======== RECORDS SHOWN

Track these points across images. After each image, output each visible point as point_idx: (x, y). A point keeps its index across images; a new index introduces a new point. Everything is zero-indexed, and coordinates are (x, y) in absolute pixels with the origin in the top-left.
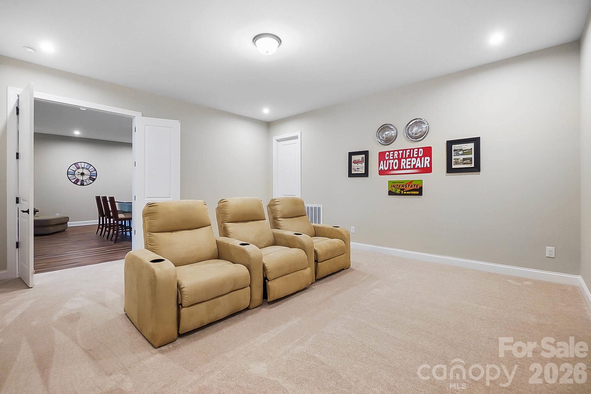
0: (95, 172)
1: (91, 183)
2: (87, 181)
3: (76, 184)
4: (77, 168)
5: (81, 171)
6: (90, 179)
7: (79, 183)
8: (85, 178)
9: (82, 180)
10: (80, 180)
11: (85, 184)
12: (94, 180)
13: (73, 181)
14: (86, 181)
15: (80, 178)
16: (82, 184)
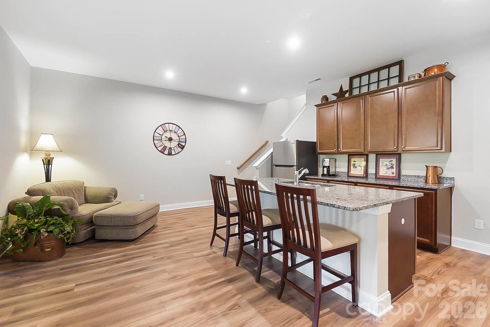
0: (184, 137)
1: (179, 152)
2: (176, 148)
3: (163, 153)
4: (165, 131)
5: (168, 135)
6: (179, 146)
7: (166, 152)
8: (174, 144)
9: (169, 148)
10: (167, 148)
11: (172, 154)
12: (183, 147)
13: (160, 149)
14: (174, 149)
15: (168, 144)
16: (170, 154)
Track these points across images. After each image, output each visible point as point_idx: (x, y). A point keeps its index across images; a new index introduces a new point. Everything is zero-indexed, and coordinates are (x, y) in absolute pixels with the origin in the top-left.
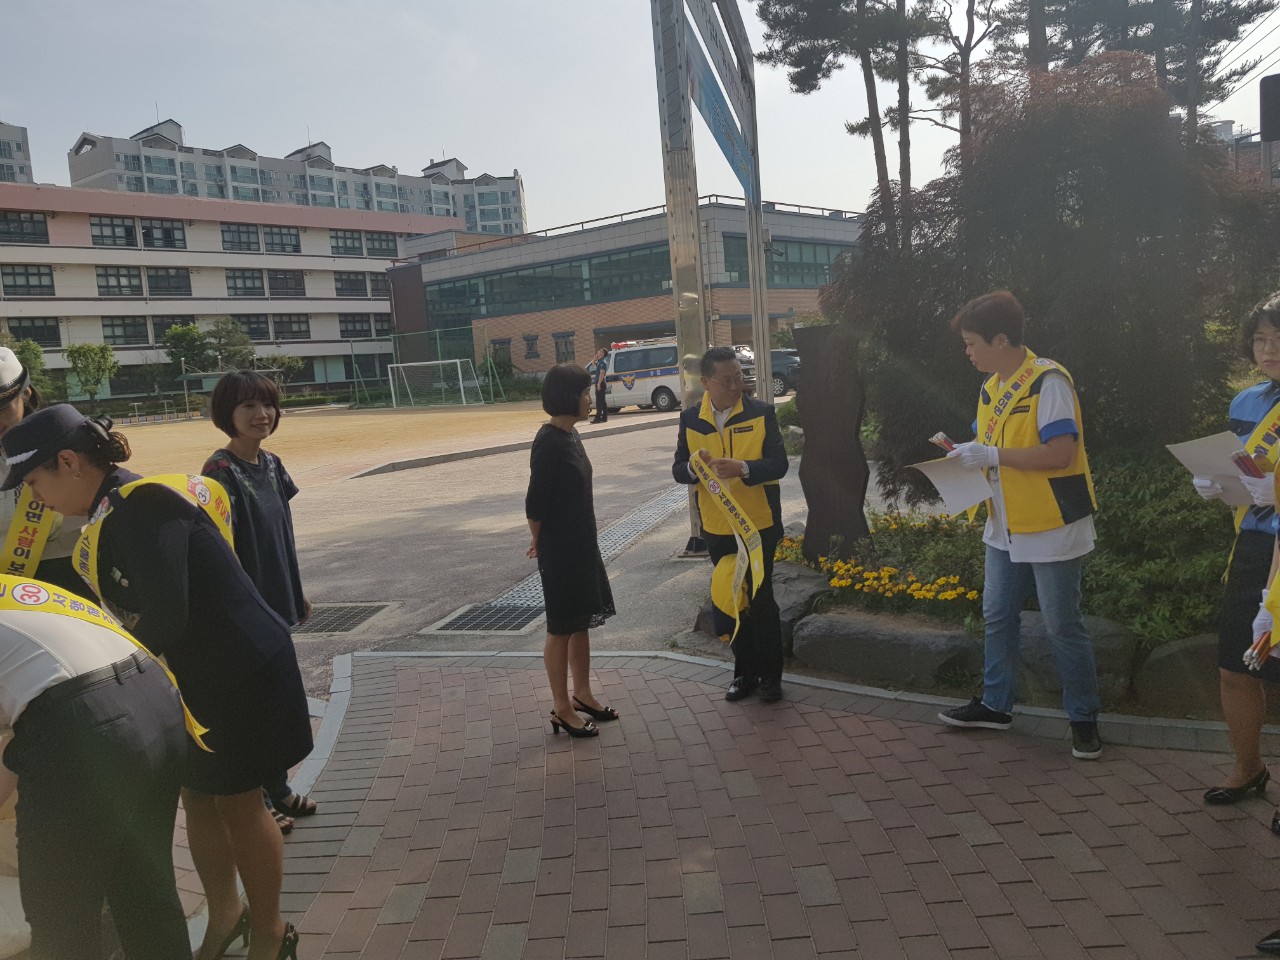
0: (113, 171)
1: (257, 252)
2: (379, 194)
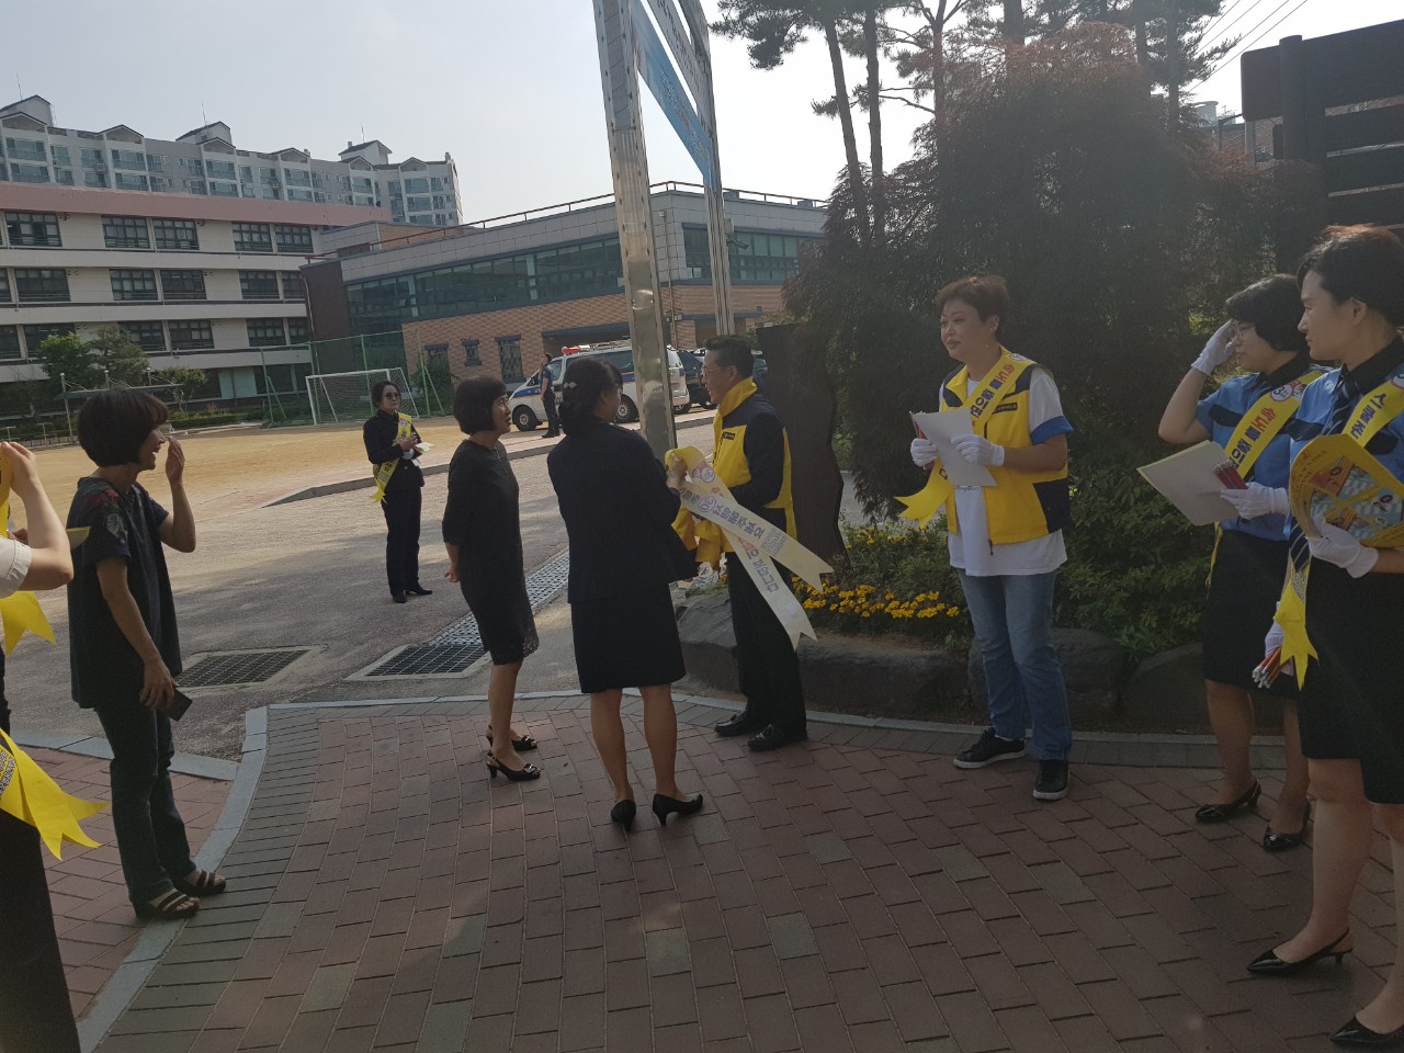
1: (147, 249)
2: (289, 181)
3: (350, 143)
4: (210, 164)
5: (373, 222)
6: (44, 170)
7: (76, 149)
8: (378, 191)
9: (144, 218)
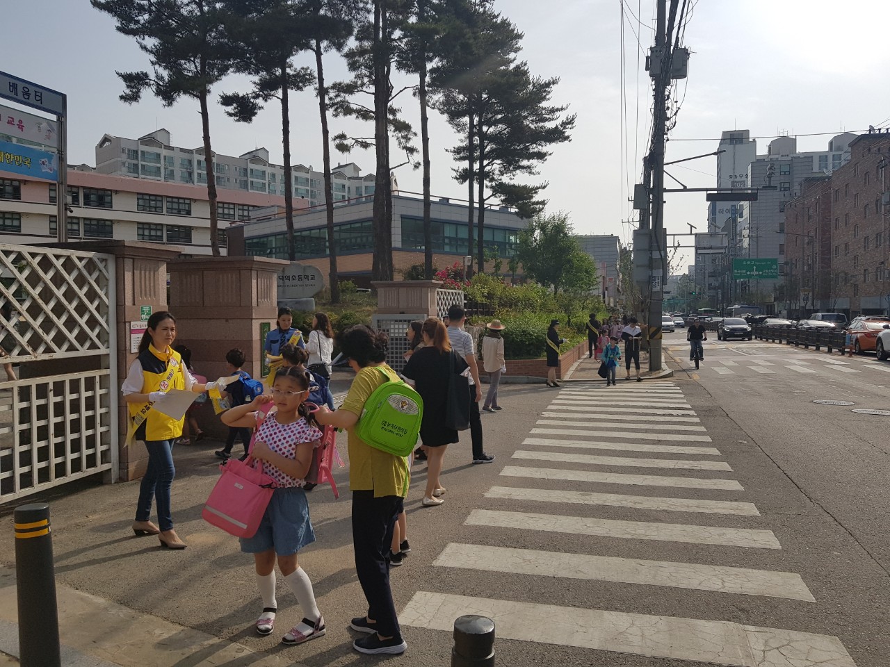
0: (119, 159)
1: (161, 213)
2: (296, 184)
3: (339, 163)
4: (252, 170)
5: (273, 206)
6: (159, 168)
7: (178, 158)
8: (349, 192)
9: (161, 196)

================

Please reproduce the listing above line for line, omitting the pictures.

Track these points across images. After each image, output each visible point as point_idx: (x, y). A point keeps its index across images; a new index introduces a new point. Everything is zero-indexed, and coordinates are (x, y) in absolute pixels with the origin in the top-left.
0: (95, 172)
1: (91, 183)
2: (87, 181)
3: (76, 184)
4: (77, 168)
5: (81, 171)
6: (90, 179)
7: (79, 183)
8: (85, 178)
9: (82, 180)
10: (80, 180)
11: (85, 184)
12: (94, 180)
13: (73, 181)
14: (86, 181)
15: (80, 178)
16: (82, 184)
0: (184, 137)
1: (179, 152)
2: (176, 148)
3: (163, 153)
4: (165, 131)
5: (168, 135)
6: (179, 146)
7: (166, 152)
8: (174, 144)
9: (169, 148)
10: (167, 148)
11: (172, 154)
12: (183, 147)
13: (160, 149)
14: (174, 149)
15: (168, 144)
16: (170, 154)
Track these points across images. After each image, output each visible point as point_idx: (x, y). A point keeps its index across images; a new index introduces a new point. Everything is zero-indexed, and coordinates are (x, y) in absolute pixels with the origin in the top-left.
0: (113, 171)
1: (257, 252)
2: (379, 194)
1: (147, 249)
2: (289, 181)
3: (350, 143)
4: (210, 164)
5: (373, 222)
6: (44, 170)
7: (76, 149)
8: (378, 191)
9: (144, 218)
0: (119, 159)
1: (161, 213)
2: (296, 184)
3: (339, 163)
4: (252, 170)
5: (273, 206)
6: (159, 168)
7: (178, 158)
8: (349, 192)
9: (161, 196)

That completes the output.